*PROBLEM REQUIREMENTS:* The required answer is a copy of each line in the entries below that includes "none".

*SUPPLIED MATERIAL:*
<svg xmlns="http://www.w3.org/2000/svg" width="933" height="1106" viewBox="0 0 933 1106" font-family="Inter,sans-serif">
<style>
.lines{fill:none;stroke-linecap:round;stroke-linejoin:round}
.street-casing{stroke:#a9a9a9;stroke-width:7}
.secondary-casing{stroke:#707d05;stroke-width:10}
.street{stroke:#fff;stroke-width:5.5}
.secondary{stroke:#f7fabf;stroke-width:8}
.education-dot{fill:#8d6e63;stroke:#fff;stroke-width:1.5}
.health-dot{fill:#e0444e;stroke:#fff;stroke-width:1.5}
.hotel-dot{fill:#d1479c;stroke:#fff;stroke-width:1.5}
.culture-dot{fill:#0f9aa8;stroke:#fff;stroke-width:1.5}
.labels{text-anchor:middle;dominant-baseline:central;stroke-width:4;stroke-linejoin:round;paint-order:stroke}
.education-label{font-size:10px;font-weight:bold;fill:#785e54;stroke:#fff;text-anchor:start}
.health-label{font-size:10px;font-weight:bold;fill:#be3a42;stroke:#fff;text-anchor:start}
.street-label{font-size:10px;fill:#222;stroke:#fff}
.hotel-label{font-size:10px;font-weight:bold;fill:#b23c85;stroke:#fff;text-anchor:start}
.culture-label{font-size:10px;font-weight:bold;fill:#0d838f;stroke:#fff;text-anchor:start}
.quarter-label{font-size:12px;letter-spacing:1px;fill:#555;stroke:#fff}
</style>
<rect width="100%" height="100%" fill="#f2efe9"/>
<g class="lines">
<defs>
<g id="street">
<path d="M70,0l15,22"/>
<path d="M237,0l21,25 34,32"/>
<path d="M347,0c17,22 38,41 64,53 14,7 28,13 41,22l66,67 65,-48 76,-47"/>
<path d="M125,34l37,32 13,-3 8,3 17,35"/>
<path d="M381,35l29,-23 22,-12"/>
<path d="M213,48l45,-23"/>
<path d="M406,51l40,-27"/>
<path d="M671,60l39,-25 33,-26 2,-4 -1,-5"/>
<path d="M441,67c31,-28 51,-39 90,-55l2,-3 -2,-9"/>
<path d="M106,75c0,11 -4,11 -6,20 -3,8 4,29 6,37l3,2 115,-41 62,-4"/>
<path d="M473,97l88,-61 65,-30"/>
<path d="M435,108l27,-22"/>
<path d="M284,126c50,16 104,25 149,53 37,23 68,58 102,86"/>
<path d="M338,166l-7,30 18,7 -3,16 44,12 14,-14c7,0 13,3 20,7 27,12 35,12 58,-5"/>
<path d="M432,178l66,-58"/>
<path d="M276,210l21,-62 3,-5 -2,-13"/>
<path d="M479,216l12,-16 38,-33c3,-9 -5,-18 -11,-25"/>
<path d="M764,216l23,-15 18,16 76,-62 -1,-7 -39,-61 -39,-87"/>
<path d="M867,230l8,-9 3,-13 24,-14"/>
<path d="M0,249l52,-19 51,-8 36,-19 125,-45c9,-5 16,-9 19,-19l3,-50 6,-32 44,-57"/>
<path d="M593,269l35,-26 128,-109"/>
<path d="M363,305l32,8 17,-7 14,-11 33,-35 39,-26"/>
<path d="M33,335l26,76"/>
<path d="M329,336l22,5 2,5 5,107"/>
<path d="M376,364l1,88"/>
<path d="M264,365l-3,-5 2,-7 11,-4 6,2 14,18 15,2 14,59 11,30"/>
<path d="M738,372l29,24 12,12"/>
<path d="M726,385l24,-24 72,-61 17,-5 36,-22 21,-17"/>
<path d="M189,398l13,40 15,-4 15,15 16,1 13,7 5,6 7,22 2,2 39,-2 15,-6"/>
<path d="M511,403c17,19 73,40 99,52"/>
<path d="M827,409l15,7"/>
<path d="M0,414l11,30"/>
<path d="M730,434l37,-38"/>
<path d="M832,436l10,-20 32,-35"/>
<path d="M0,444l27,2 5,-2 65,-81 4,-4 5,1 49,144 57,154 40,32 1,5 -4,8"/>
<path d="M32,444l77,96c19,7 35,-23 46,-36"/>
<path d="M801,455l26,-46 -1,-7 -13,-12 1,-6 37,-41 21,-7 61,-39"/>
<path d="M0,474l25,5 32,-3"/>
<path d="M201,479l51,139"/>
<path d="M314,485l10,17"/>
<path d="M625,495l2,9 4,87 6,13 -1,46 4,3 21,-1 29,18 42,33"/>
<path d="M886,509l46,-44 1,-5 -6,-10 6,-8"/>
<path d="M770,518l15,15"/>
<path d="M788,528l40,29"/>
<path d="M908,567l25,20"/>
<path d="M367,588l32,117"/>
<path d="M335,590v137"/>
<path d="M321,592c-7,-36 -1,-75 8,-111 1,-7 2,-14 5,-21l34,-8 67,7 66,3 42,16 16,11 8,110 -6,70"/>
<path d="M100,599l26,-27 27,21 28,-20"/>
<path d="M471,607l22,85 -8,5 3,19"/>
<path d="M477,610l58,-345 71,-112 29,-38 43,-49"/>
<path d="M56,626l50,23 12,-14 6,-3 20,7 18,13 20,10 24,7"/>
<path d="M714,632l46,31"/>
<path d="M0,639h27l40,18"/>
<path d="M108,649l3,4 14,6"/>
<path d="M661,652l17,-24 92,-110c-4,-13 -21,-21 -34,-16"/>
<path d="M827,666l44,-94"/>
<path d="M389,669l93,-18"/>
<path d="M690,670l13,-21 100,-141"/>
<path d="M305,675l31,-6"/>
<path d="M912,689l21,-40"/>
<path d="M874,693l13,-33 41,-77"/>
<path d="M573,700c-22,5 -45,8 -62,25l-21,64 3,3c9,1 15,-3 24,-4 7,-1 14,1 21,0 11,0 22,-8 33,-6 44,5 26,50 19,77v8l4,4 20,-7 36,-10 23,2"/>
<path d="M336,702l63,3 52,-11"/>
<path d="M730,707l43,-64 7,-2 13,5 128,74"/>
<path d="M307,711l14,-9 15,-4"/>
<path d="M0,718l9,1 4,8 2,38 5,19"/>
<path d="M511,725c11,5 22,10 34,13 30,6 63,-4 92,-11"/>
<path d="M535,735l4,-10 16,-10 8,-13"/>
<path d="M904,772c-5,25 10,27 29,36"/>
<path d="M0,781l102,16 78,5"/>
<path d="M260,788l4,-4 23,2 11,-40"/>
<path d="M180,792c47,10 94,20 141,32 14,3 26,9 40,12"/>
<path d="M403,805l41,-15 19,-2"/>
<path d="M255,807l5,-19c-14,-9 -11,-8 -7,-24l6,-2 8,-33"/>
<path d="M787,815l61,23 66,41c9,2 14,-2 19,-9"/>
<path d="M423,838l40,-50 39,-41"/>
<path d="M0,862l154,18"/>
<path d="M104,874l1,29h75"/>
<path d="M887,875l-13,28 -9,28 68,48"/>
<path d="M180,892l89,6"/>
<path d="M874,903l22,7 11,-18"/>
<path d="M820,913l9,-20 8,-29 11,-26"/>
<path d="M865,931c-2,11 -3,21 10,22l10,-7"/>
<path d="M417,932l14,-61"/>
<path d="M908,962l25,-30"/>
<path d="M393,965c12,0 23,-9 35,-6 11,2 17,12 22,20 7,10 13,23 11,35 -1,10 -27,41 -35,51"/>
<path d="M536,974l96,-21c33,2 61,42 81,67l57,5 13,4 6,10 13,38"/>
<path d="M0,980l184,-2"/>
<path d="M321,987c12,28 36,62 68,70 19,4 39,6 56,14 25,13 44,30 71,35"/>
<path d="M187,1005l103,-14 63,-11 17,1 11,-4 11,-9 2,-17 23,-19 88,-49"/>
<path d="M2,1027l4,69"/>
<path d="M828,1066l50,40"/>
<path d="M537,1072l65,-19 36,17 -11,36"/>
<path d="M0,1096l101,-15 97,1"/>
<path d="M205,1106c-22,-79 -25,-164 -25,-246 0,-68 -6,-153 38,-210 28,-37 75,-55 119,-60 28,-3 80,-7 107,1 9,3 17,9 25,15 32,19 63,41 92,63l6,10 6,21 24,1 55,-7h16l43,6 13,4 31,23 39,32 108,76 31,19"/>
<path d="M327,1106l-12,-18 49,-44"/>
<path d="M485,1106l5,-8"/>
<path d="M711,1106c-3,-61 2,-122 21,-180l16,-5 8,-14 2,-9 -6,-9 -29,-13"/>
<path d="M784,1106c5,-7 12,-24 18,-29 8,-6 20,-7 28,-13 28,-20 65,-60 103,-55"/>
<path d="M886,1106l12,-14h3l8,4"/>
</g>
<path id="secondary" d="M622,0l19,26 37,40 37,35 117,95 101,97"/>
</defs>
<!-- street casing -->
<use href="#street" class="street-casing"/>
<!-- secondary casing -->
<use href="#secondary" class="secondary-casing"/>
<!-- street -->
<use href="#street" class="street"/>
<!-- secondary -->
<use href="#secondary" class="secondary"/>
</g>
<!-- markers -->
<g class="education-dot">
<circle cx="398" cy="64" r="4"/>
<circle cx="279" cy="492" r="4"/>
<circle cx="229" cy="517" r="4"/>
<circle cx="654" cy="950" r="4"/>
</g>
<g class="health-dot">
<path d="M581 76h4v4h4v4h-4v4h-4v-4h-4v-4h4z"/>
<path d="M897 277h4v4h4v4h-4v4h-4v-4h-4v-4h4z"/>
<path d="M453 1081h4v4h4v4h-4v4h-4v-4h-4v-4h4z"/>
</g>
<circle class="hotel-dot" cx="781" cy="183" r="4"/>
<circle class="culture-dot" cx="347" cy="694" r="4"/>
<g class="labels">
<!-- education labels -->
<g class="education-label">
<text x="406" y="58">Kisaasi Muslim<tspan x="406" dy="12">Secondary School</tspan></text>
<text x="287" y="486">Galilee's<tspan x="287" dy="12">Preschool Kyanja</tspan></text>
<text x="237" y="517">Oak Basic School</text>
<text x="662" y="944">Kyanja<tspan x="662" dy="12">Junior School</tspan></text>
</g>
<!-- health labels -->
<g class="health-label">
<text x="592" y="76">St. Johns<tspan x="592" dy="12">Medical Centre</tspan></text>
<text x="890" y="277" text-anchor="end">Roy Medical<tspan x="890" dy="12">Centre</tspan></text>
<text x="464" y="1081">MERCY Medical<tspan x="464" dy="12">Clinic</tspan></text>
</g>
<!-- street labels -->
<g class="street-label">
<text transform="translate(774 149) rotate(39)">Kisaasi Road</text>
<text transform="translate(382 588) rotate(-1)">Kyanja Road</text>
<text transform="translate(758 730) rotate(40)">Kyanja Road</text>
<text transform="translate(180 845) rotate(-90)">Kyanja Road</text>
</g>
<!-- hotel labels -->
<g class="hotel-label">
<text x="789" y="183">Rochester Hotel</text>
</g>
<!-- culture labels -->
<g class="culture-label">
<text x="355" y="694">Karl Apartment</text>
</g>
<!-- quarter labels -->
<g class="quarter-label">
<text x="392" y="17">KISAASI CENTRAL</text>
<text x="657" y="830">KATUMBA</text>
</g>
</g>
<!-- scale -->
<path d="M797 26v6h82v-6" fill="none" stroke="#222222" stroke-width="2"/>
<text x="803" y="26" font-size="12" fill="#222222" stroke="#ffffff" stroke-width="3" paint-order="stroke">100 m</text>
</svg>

*RESULT OF THIS EXERCISE:*
.lines{fill:none;stroke-linecap:round;stroke-linejoin:round}
<path d="M797 26v6h82v-6" fill="none" stroke="#222222" stroke-width="2"/>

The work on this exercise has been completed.